*Your objective*: Once you have read the entries, copy all of them exactly.

*Data shown*:
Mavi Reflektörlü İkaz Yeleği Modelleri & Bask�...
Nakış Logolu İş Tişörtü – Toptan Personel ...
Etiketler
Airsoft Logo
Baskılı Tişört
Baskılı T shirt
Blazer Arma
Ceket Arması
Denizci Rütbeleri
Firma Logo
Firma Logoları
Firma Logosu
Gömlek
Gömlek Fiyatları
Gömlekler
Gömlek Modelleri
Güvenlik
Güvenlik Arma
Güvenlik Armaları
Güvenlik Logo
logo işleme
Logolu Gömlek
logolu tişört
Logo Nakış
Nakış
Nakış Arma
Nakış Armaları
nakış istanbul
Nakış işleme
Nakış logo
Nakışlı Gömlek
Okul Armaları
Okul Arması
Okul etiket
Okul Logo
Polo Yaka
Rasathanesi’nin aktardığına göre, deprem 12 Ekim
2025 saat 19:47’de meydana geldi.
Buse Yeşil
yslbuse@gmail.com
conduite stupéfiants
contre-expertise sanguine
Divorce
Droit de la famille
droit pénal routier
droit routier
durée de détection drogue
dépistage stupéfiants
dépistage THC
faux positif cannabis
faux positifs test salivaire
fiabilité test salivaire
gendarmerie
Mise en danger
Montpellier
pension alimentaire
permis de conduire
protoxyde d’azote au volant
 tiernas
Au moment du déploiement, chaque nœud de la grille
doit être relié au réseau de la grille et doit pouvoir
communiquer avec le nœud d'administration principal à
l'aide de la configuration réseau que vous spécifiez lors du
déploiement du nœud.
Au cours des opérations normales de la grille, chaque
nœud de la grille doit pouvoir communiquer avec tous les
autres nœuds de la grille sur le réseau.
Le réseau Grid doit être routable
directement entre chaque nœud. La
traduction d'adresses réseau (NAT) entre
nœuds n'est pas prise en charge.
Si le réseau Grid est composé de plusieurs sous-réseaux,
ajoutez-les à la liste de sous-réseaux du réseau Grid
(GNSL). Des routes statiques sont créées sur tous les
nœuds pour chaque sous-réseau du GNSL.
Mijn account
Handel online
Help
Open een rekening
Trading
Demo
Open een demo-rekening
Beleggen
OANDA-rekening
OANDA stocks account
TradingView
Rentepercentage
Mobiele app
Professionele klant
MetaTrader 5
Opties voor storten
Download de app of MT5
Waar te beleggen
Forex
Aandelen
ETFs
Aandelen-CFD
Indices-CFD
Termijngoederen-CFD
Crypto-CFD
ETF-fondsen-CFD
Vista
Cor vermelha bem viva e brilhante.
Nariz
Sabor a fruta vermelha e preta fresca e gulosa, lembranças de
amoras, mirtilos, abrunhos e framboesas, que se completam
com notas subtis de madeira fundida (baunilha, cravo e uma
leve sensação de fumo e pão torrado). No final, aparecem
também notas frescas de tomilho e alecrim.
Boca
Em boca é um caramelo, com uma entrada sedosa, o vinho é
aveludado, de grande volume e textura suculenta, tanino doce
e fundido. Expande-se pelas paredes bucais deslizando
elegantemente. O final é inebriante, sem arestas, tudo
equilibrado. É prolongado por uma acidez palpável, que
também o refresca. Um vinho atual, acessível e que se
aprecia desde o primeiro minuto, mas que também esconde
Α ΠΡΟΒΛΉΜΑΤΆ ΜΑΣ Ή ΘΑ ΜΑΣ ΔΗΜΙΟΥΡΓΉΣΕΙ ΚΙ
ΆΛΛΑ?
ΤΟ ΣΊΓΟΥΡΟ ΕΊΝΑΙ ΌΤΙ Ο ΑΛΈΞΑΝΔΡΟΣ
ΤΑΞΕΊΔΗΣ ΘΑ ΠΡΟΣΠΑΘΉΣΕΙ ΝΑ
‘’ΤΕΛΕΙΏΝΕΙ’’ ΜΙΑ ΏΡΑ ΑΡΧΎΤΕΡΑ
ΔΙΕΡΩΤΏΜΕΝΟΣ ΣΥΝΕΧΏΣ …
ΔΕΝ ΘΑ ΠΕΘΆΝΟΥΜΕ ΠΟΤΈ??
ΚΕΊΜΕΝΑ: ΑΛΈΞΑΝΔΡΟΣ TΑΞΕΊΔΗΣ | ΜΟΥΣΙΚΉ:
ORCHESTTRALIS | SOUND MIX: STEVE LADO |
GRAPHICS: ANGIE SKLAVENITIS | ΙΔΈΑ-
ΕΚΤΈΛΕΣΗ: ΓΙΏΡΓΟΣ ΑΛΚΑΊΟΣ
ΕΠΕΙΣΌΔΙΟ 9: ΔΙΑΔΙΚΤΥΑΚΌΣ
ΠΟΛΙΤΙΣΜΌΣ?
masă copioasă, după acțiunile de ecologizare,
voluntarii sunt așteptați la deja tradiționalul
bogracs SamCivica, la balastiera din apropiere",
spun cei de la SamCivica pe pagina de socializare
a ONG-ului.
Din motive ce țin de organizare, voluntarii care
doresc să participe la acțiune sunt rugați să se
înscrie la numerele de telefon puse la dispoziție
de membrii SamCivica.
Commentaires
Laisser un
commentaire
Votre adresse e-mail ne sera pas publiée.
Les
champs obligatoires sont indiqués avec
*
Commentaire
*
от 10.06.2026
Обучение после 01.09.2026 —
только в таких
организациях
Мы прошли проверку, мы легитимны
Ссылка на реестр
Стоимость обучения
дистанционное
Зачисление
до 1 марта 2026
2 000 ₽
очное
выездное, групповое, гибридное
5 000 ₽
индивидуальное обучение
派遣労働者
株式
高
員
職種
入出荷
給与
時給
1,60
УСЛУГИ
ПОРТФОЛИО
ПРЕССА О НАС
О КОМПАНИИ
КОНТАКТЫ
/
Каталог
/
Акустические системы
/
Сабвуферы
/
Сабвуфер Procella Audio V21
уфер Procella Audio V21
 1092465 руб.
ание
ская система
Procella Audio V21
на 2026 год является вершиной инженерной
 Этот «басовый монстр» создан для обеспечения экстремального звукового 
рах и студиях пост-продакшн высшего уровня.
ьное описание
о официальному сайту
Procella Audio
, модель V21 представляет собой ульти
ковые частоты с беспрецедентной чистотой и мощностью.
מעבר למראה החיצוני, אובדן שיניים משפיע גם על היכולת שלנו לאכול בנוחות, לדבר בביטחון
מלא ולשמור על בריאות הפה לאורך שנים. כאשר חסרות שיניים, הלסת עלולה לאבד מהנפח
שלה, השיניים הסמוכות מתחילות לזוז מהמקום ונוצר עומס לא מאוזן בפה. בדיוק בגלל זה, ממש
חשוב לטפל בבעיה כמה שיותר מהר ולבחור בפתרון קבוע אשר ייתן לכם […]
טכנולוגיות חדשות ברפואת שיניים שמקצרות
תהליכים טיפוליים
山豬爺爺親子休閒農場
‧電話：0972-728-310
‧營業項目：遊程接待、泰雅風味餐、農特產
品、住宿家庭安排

*Your response*:
Mavi Reflektörlü İkaz Yeleği Modelleri & Bask�...
Nakış Logolu İş Tişörtü – Toptan Personel ...
Etiketler
Airsoft Logo
Baskılı Tişört
Baskılı T shirt
Blazer Arma
Ceket Arması
Denizci Rütbeleri
Firma Logo
Firma Logoları
Firma Logosu
Gömlek
Gömlek Fiyatları
Gömlekler
Gömlek Modelleri
Güvenlik
Güvenlik Arma
Güvenlik Armaları
Güvenlik Logo
logo işleme
Logolu Gömlek
logolu tişört
Logo Nakış
Nakış
Nakış Arma
Nakış Armaları
nakış istanbul
Nakış işleme
Nakış logo
Nakışlı Gömlek
Okul Armaları
Okul Arması
Okul etiket
Okul Logo
Polo Yaka
Rasathanesi’nin aktardığına göre, deprem 12 Ekim
2025 saat 19:47’de meydana geldi.
Buse Yeşil
yslbuse@gmail.com
conduite stupéfiants
contre-expertise sanguine
Divorce
Droit de la famille
droit pénal routier
droit routier
durée de détection drogue
dépistage stupéfiants
dépistage THC
faux positif cannabis
faux positifs test salivaire
fiabilité test salivaire
gendarmerie
Mise en danger
Montpellier
pension alimentaire
permis de conduire
protoxyde d’azote au volant
 tiernas
Au moment du déploiement, chaque nœud de la grille
doit être relié au réseau de la grille et doit pouvoir
communiquer avec le nœud d'administration principal à
l'aide de la configuration réseau que vous spécifiez lors du
déploiement du nœud.
Au cours des opérations normales de la grille, chaque
nœud de la grille doit pouvoir communiquer avec tous les
autres nœuds de la grille sur le réseau.
Le réseau Grid doit être routable
directement entre chaque nœud. La
traduction d'adresses réseau (NAT) entre
nœuds n'est pas prise en charge.
Si le réseau Grid est composé de plusieurs sous-réseaux,
ajoutez-les à la liste de sous-réseaux du réseau Grid
(GNSL). Des routes statiques sont créées sur tous les
nœuds pour chaque sous-réseau du GNSL.
Mijn account
Handel online
Help
Open een rekening
Trading
Demo
Open een demo-rekening
Beleggen
OANDA-rekening
OANDA stocks account
TradingView
Rentepercentage
Mobiele app
Professionele klant
MetaTrader 5
Opties voor storten
Download de app of MT5
Waar te beleggen
Forex
Aandelen
ETFs
Aandelen-CFD
Indices-CFD
Termijngoederen-CFD
Crypto-CFD
ETF-fondsen-CFD
Vista
Cor vermelha bem viva e brilhante.
Nariz
Sabor a fruta vermelha e preta fresca e gulosa, lembranças de
amoras, mirtilos, abrunhos e framboesas, que se completam
com notas subtis de madeira fundida (baunilha, cravo e uma
leve sensação de fumo e pão torrado). No final, aparecem
também notas frescas de tomilho e alecrim.
Boca
Em boca é um caramelo, com uma entrada sedosa, o vinho é
aveludado, de grande volume e textura suculenta, tanino doce
e fundido. Expande-se pelas paredes bucais deslizando
elegantemente. O final é inebriante, sem arestas, tudo
equilibrado. É prolongado por uma acidez palpável, que
também o refresca. Um vinho atual, acessível e que se
aprecia desde o primeiro minuto, mas que também esconde
Α ΠΡΟΒΛΉΜΑΤΆ ΜΑΣ Ή ΘΑ ΜΑΣ ΔΗΜΙΟΥΡΓΉΣΕΙ ΚΙ
ΆΛΛΑ?
ΤΟ ΣΊΓΟΥΡΟ ΕΊΝΑΙ ΌΤΙ Ο ΑΛΈΞΑΝΔΡΟΣ
ΤΑΞΕΊΔΗΣ ΘΑ ΠΡΟΣΠΑΘΉΣΕΙ ΝΑ
‘’ΤΕΛΕΙΏΝΕΙ’’ ΜΙΑ ΏΡΑ ΑΡΧΎΤΕΡΑ
ΔΙΕΡΩΤΏΜΕΝΟΣ ΣΥΝΕΧΏΣ …
ΔΕΝ ΘΑ ΠΕΘΆΝΟΥΜΕ ΠΟΤΈ??
ΚΕΊΜΕΝΑ: ΑΛΈΞΑΝΔΡΟΣ TΑΞΕΊΔΗΣ | ΜΟΥΣΙΚΉ:
ORCHESTTRALIS | SOUND MIX: STEVE LADO |
GRAPHICS: ANGIE SKLAVENITIS | ΙΔΈΑ-
ΕΚΤΈΛΕΣΗ: ΓΙΏΡΓΟΣ ΑΛΚΑΊΟΣ
ΕΠΕΙΣΌΔΙΟ 9: ΔΙΑΔΙΚΤΥΑΚΌΣ
ΠΟΛΙΤΙΣΜΌΣ?
masă copioasă, după acțiunile de ecologizare,
voluntarii sunt așteptați la deja tradiționalul
bogracs SamCivica, la balastiera din apropiere",
spun cei de la SamCivica pe pagina de socializare
a ONG-ului.
Din motive ce țin de organizare, voluntarii care
doresc să participe la acțiune sunt rugați să se
înscrie la numerele de telefon puse la dispoziție
de membrii SamCivica.
Commentaires
Laisser un
commentaire
Votre adresse e-mail ne sera pas publiée.
Les
champs obligatoires sont indiqués avec
*
Commentaire
*
от 10.06.2026
Обучение после 01.09.2026 —
только в таких
организациях
Мы прошли проверку, мы легитимны
Ссылка на реестр
Стоимость обучения
дистанционное
Зачисление
до 1 марта 2026
2 000 ₽
очное
выездное, групповое, гибридное
5 000 ₽
индивидуальное обучение
派遣労働者
株式
高
員
職種
入出荷
給与
時給
1,60
УСЛУГИ
ПОРТФОЛИО
ПРЕССА О НАС
О КОМПАНИИ
КОНТАКТЫ
/
Каталог
/
Акустические системы
/
Сабвуферы
/
Сабвуфер Procella Audio V21
уфер Procella Audio V21
 1092465 руб.
ание
ская система
Procella Audio V21
на 2026 год является вершиной инженерной
 Этот «басовый монстр» создан для обеспечения экстремального звукового 
рах и студиях пост-продакшн высшего уровня.
ьное описание
о официальному сайту
Procella Audio
, модель V21 представляет собой ульти
ковые частоты с беспрецедентной чистотой и мощностью.
מעבר למראה החיצוני, אובדן שיניים משפיע גם על היכולת שלנו לאכול בנוחות, לדבר בביטחון
מלא ולשמור על בריאות הפה לאורך שנים. כאשר חסרות שיניים, הלסת עלולה לאבד מהנפח
שלה, השיניים הסמוכות מתחילות לזוז מהמקום ונוצר עומס לא מאוזן בפה. בדיוק בגלל זה, ממש
חשוב לטפל בבעיה כמה שיותר מהר ולבחור בפתרון קבוע אשר ייתן לכם […]
טכנולוגיות חדשות ברפואת שיניים שמקצרות
תהליכים טיפוליים
山豬爺爺親子休閒農場
‧電話：0972-728-310
‧營業項目：遊程接待、泰雅風味餐、農特產
品、住宿家庭安排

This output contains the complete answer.